CCTV showed the incident to have occurred at 1.03 pm. Dunnes maintained that the area had been swept at 12.58 pm. Had the spillage occurred in the intervening five minutes, the onus on the Defendant ‘to establish that their system of care at the time was sufficient so that liability doesn’t attach to them’ would have been discharged.
At first instance
The High Court judge noted from the CCTV that the employee tasked with brushing the floor was ‘looking straight ahead’ and even conceded on cross-examination that ‘…the work was boring, and the system was designed to produce boredom.’ Training did not extend to how vigilant an employee should be in conducting such a task.
Although a fifteen-minute cleaning circuit was enough to discharge the onus on the defendant… ‘a diligent lookout for spillages was also necessary’.
It was held, on balance, that the spillage occurred between 12.40 pm and 12.58 pm. The Plaintiff was awarded €102k in damages.
Dunnes appealed on the issue of causation whilst accepting that the Plaintiff fell on its premises and that the cause of that fall was a spillage on the floor.
The nub of the appeal is that the trial judge held against the defendant on a basis that was far from clear and which was not grounded on the evidence.
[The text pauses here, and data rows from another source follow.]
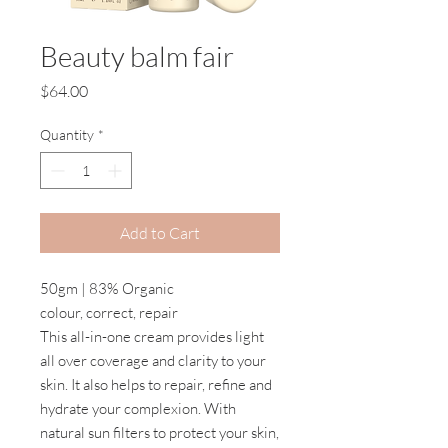
Beauty balm fair
Price
$64.00
Quantity
*
Add to Cart
50gm | 83% Organic
colour, correct, repair
This all-in-one cream provides light
all over coverage and clarity to your
skin. It also helps to repair, refine and
hydrate your complexion. With
natural sun filters to protect your skin,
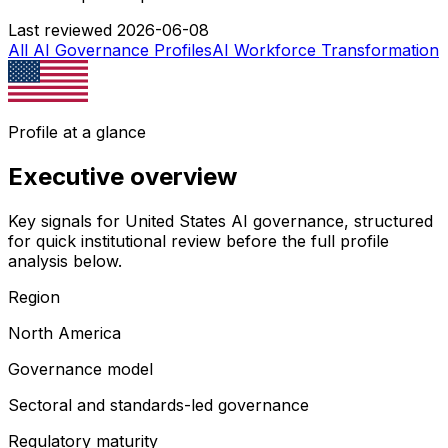
Last reviewed
2026-06-08
All AI Governance Profiles
AI Workforce Transformation
Profile at a glance
Executive overview
Key signals for
United States
AI governance, structured
for quick institutional review before the full profile
analysis below.
Region
North America
Governance model
Sectoral and standards-led governance
Regulatory maturity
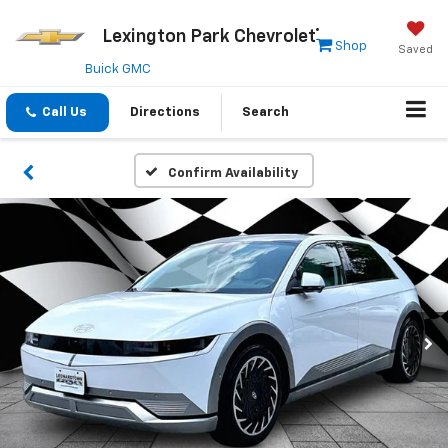
Lexington Park Chevrolet
Shop
Saved
Buick GMC
Call Us
Directions
Search
Confirm Availability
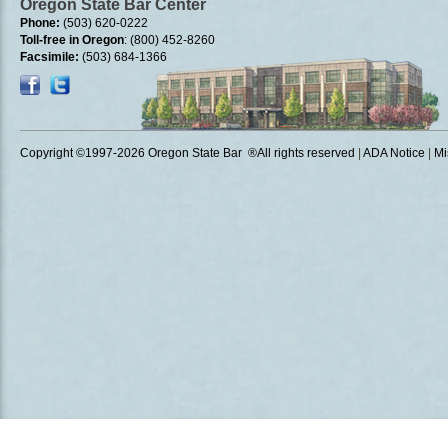
Oregon State Bar Center
Phone:
(503) 620-0222
Toll-free in Oregon
: (800) 452-8260
Facsimile:
(503) 684-1366
Copyright ©1997
-2026 Oregon State Bar ®All rights reserved
|
ADA Notice
|
Mi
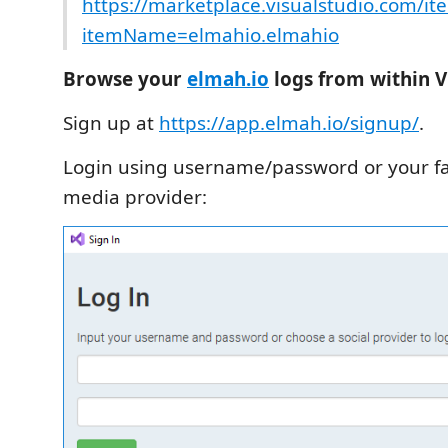
https://marketplace.visualstudio.com/it
itemName=elmahio.elmahio
Browse your
elmah.io
logs from within Vi
Sign up at
https://app.elmah.io/signup/
.
Login using username/password or your fav
media provider:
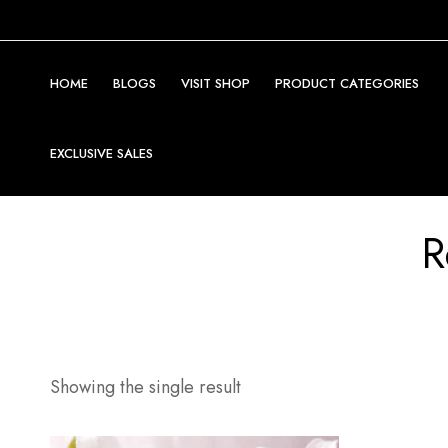
HOME
BLOGS
VISIT SHOP
PRODUCT CATEGORIES
EXCLUSIVE SALES
R
Showing the single result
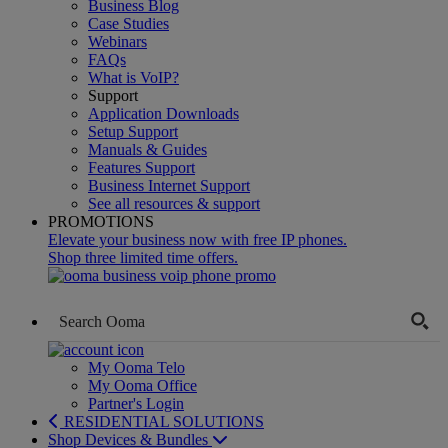
Business Blog
Case Studies
Webinars
FAQs
What is VoIP?
Support
Application Downloads
Setup Support
Manuals & Guides
Features Support
Business Internet Support
See all resources & support
PROMOTIONS
Elevate your business now with free IP phones.
Shop three limited time offers.
My Ooma Telo
My Ooma Office
Partner's Login
RESIDENTIAL SOLUTIONS
Shop Devices & Bundles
The Court of Appeal, in an electronic judgement, concluded:
While the trial judge’s analysis may not have been as detailed or forensically comprehensive as one would have liked, in my view she did not offend the principle that the broad case on both sides had to be analysed. I am satisfied that the judgment contains a sufficient analysis of the evidence before the trial judge which led her to conclude as she did.
The Appeal was dismissed.
Having a system in place is one thing, ensuring it is effective is another!